The answer to question one is because since the merger of Customs and Excise with the Inland Revenue the latter department’s culture became dominant in HMRC which meant they took months to consider which cases to investigate and how to investigate them and were fearful of “upsetting the customer” , in contrast to the old C and E practice of going in hard and fast and looking for quick results.
Perhaps limited liability needs reform. It seems to bestow lots of advantages and requires little in the way of reciprocity.
Precisely
Perhaps you could set a good example by renouncing your own limited liability status? It’s not easy to criticise a status you are using yourself.
Limited liability has proved to be of use to society. Like many other things of value it can be abused. That does not mean it need be abolished. It does not require that the abuse be condoned. Only trolls suggest such thing and there is an easy answer to trolling
‘Second – why can’t we change the law’
Laws already exist to counter this and strip away limited liability. Have done for ages.
I would have hoped a self-proclaimed tax expert would know this.
Im some very limited cases of criminal liability they can
Generic laws to prevent tax abusers securing gains via limited liability for which i was calling do not
Your comment, like that of the average troll, mis-states the truth and quotes out of context
“Im some very limited cases of criminal liability they can”
The current law allows for the recovery of VAT, income tax and national insurance from an individual who fraudulently uses limited liability status to avoid paying them.

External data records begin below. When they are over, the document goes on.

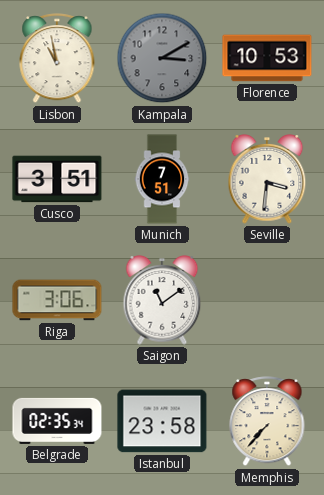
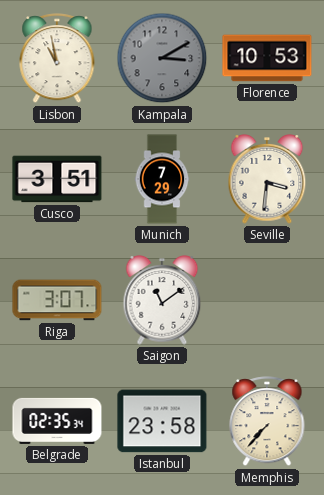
Munich: 7:51 -> 7:29
Riga: 3:06 -> 3:07
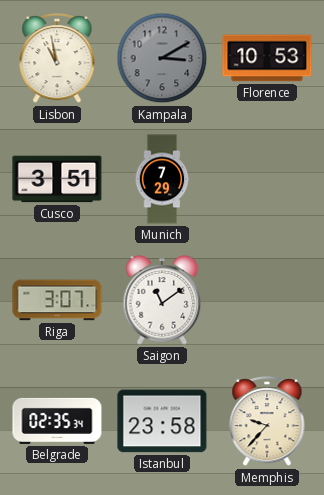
Seville: 3:31 -> none
Memphis: 7:37 -> 9:37
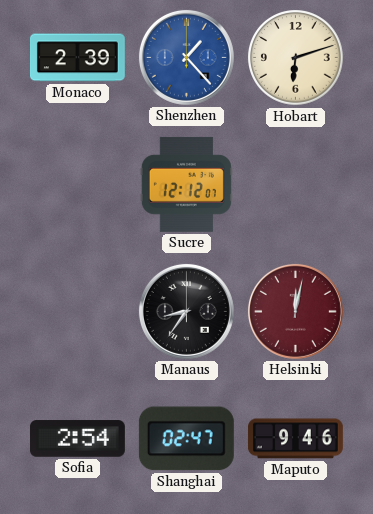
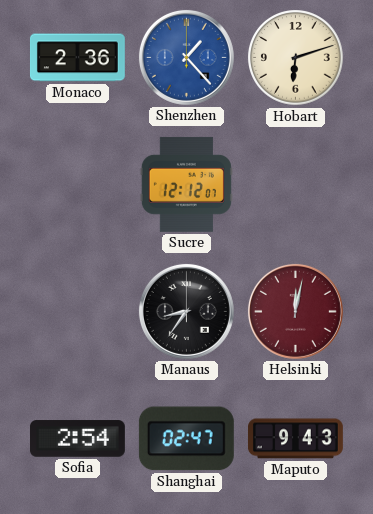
Monaco: 2:39 -> 2:36
Maputo: 9:46 -> 9:43
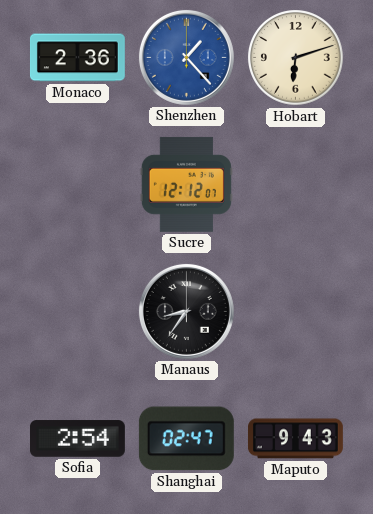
Helsinki: 12:02 -> none
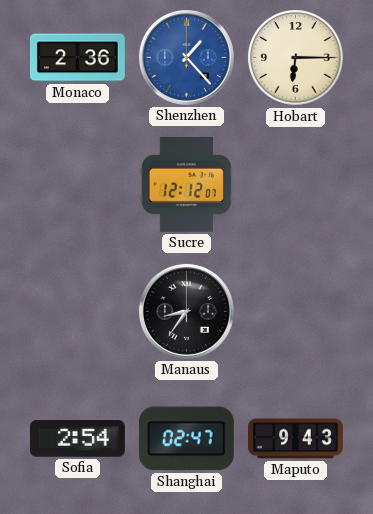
Hobart: 6:12 -> 6:15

How would you want that extended?
And it very, very rarely happens
I am asking for default removal of limited liability and you know that does not exist
How an earth can May claim to want to work with others when crap like this is still being perpetrated?
When you vote Tory (or Blairite Labour perhaps too) all you are getting is politicians obtaining a role that they do not believe in i.e. Government.

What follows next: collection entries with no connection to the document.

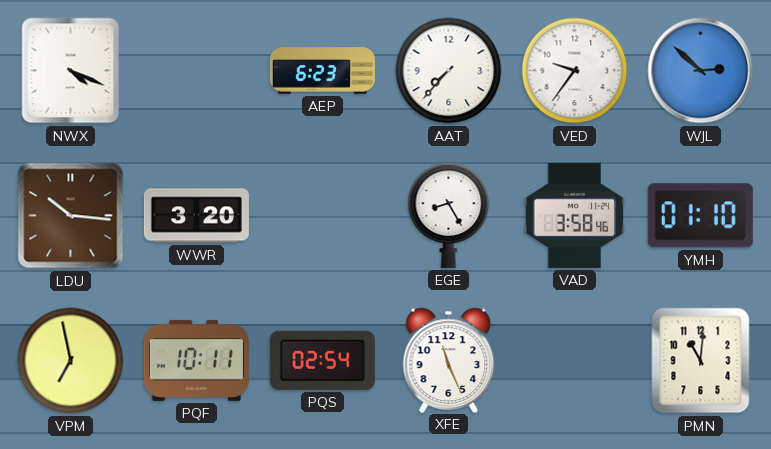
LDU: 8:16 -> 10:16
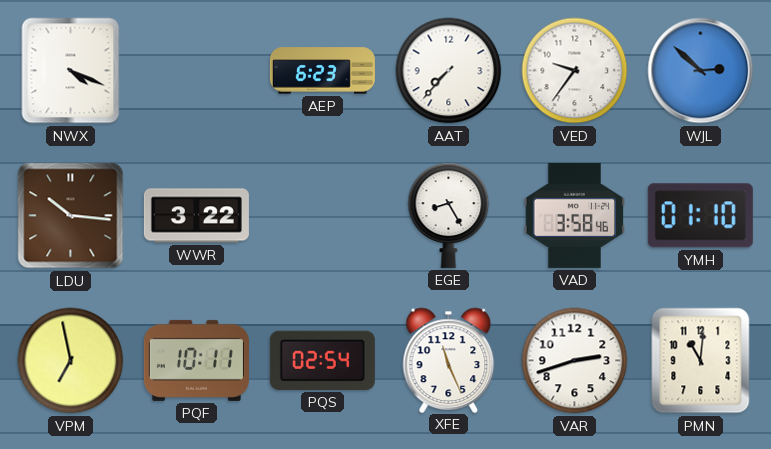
WWR: 3:20 -> 3:22
VAR: none -> 2:42
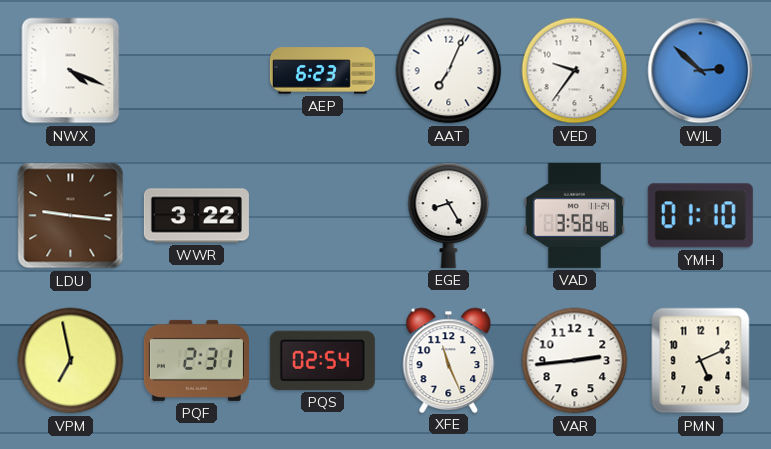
AAT: 7:37 -> 7:04
LDU: 10:16 -> 9:16
PQF: 10:11 -> 2:31
VAR: 2:42 -> 2:44
PMN: 11:01 -> 5:11
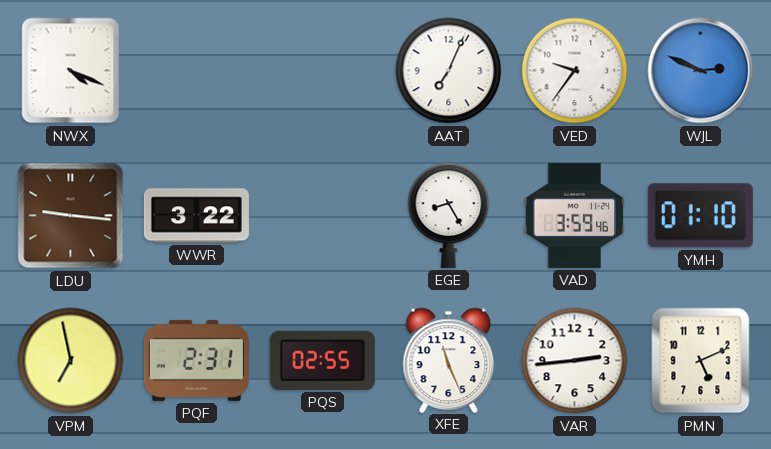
AEP: 6:23 -> none
WJL: 2:52 -> 2:49
VAD: 3:58 -> 3:59
PQS: 02:54 -> 02:55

Who in the real world would employ someone who did not believe in what you were there to do? Who in the real world would want to employ someone who wanted you to to lose money? Or sell your best assets off to your competitors (below market price too)?.
Yet this is essentially who the modern Tory party are. The worst employee you could ever hire for a job in Government.
Yes, yes, a 1000 times yes, exactly what I’ve been thinking myself for years; Richard’s cowardly state politicians summed up in a nutshell. Why do right wing politicians want to be part of something they don’t like and don’t believe in?
Why would you want to be part of government when you think government is ‘bad’, the profit motive is the best way of doing every type of activity in a modern economy, and the public sector is to be feared and disliked.
Or could it be that (as many a cynical left winger has observed) the right go into government to use it’s power (even as they rail against the power of government) to give themselves and their fellow travellers in the private sector all sorts of financial and legal benefits which they resolutely refuse to provide to the population at large?
So corporate welfare is fine, but properly functioning state education, healthcare, social care, infrastructure, housing, law enforcement and (even) armed forces are not.
Ah yes, I’ve just answered my own question haven’t I?